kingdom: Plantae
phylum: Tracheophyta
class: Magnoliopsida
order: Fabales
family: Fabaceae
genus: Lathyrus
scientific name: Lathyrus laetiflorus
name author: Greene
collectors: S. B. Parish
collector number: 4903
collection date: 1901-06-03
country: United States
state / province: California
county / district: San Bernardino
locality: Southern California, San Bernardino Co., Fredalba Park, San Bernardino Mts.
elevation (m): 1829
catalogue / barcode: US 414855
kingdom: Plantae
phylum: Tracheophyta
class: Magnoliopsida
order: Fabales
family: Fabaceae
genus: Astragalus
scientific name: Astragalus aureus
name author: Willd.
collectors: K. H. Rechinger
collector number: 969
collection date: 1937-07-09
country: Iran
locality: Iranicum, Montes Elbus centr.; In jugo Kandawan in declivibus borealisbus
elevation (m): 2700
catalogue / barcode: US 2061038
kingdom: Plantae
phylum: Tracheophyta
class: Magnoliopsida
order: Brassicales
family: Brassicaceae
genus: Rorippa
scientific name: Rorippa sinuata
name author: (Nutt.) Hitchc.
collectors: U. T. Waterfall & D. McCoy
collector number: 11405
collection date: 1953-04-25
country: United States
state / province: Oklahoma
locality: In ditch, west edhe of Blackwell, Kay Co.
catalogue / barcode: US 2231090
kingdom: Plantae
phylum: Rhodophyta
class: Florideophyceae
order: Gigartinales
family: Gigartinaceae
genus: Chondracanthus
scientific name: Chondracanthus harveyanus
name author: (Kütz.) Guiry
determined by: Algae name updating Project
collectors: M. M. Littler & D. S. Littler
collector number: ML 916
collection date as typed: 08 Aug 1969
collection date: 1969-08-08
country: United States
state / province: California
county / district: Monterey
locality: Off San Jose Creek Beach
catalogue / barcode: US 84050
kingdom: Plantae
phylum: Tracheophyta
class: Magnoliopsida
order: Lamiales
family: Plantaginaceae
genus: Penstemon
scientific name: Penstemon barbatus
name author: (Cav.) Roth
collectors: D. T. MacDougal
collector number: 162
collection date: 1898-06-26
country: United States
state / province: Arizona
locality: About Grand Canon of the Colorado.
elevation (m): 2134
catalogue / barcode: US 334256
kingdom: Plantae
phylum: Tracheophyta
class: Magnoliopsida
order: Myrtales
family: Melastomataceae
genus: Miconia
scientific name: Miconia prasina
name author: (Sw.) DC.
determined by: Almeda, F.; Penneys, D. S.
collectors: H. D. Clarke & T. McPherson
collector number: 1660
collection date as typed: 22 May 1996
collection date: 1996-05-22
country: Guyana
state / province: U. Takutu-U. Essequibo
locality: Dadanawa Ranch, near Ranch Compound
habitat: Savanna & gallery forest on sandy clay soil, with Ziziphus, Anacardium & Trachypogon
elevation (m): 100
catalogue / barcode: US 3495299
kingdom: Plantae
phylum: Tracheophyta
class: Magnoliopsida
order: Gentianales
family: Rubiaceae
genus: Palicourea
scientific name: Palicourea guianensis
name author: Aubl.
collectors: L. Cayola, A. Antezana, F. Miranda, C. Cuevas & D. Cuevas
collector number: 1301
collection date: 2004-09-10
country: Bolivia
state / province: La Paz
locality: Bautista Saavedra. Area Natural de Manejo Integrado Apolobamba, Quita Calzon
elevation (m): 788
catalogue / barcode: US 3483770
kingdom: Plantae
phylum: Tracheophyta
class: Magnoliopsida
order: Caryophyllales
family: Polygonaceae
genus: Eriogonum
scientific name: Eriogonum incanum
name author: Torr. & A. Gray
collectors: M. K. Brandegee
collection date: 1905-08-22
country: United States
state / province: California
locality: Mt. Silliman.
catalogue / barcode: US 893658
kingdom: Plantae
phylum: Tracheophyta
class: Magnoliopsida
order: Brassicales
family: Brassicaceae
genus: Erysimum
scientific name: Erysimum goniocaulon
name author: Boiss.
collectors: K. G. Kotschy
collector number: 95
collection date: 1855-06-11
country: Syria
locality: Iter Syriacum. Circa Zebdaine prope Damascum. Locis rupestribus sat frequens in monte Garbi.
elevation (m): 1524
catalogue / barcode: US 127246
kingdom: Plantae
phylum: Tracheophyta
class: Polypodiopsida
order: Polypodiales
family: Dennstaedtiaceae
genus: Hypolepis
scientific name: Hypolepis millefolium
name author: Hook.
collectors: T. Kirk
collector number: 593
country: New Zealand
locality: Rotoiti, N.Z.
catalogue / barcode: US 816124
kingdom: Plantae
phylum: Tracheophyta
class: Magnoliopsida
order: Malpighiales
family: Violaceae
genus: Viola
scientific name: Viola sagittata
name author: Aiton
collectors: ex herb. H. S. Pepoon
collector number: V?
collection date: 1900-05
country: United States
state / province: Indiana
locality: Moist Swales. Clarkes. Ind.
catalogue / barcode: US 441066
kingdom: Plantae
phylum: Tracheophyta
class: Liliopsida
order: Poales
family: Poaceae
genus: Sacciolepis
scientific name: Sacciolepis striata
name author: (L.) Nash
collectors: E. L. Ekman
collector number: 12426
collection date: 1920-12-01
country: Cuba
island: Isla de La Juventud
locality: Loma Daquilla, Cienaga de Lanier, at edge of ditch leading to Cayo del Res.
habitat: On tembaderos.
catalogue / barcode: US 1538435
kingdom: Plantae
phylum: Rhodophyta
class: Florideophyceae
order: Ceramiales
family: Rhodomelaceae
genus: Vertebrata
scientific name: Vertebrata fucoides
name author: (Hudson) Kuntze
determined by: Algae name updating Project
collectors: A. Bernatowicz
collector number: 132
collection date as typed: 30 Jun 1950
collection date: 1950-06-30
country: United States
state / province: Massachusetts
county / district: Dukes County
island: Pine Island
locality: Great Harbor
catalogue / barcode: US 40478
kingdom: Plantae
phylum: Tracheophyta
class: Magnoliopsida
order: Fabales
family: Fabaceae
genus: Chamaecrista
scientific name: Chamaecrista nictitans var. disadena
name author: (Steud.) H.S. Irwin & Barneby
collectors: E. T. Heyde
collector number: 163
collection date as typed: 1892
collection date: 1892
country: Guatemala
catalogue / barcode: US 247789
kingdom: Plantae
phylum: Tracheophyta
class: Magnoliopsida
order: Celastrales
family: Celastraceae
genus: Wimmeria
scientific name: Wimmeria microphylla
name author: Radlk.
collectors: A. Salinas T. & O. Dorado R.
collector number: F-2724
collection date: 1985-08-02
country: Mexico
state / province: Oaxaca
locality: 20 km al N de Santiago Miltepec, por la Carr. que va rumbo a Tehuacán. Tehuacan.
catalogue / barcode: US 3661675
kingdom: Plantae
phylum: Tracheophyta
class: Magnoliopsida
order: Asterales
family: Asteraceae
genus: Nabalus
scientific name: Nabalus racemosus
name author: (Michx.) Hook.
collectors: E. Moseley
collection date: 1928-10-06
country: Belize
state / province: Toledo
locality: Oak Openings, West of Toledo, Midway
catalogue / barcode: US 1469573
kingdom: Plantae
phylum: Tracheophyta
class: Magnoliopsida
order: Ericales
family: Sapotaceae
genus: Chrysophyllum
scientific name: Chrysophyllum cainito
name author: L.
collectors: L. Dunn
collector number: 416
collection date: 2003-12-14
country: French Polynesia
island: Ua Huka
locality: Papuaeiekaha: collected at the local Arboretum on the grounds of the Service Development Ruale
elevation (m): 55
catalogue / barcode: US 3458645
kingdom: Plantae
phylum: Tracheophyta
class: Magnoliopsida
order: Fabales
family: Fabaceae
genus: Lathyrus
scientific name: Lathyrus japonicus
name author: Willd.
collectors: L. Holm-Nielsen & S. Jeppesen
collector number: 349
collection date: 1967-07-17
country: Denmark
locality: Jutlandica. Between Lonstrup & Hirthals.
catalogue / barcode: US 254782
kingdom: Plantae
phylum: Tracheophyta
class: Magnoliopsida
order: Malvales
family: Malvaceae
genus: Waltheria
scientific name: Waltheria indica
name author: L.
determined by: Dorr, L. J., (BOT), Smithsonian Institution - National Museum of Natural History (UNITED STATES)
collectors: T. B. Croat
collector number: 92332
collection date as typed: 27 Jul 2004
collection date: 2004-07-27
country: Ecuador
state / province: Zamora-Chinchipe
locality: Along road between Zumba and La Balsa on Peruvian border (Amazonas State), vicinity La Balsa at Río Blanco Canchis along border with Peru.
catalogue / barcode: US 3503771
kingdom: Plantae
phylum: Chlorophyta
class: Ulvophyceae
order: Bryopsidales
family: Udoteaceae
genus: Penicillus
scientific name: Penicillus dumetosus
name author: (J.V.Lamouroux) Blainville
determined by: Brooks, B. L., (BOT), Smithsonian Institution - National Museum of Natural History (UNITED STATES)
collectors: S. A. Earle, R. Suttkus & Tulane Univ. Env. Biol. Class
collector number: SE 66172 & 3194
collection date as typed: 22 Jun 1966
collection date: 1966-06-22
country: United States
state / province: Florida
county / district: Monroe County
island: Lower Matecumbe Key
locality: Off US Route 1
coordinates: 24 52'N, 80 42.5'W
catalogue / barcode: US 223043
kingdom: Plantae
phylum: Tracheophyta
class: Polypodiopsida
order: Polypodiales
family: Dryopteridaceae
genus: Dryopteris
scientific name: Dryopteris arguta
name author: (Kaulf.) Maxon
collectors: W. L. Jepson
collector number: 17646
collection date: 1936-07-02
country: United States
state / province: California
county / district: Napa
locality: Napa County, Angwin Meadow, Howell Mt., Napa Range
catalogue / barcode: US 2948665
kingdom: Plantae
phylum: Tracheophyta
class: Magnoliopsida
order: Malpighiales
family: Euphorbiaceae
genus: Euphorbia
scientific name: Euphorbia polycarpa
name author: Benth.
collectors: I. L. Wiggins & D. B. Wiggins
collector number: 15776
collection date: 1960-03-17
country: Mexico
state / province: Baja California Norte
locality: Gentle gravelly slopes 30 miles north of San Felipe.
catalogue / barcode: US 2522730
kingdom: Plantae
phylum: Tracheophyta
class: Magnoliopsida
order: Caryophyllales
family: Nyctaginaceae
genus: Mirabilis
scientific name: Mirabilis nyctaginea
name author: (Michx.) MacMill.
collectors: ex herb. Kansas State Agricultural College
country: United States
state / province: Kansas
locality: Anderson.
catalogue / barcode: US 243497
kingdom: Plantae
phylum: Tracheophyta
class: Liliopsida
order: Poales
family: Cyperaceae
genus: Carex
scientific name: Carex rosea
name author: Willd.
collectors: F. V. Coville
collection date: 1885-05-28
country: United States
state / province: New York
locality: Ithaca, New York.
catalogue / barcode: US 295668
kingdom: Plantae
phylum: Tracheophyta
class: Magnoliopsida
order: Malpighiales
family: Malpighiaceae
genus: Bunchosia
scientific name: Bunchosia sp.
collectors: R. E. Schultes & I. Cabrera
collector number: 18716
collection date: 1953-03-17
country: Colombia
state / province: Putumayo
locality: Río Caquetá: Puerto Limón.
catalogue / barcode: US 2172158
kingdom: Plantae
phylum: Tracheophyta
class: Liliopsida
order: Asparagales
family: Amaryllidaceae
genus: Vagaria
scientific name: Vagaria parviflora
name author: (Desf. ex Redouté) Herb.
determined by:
= = = = =
● EXERCISE OBJECTIVE: Pull out every line above that contains the word "Natural".

● SOLUTION TO THE EXERCISE:
locality: Bautista Saavedra. Area Natural de Manejo Integrado Apolobamba, Quita Calzon
determined by: Dorr, L. J., (BOT), Smithsonian Institution - National Museum of Natural History (UNITED STATES)
determined by: Brooks, B. L., (BOT), Smithsonian Institution - National Museum of Natural History (UNITED STATES)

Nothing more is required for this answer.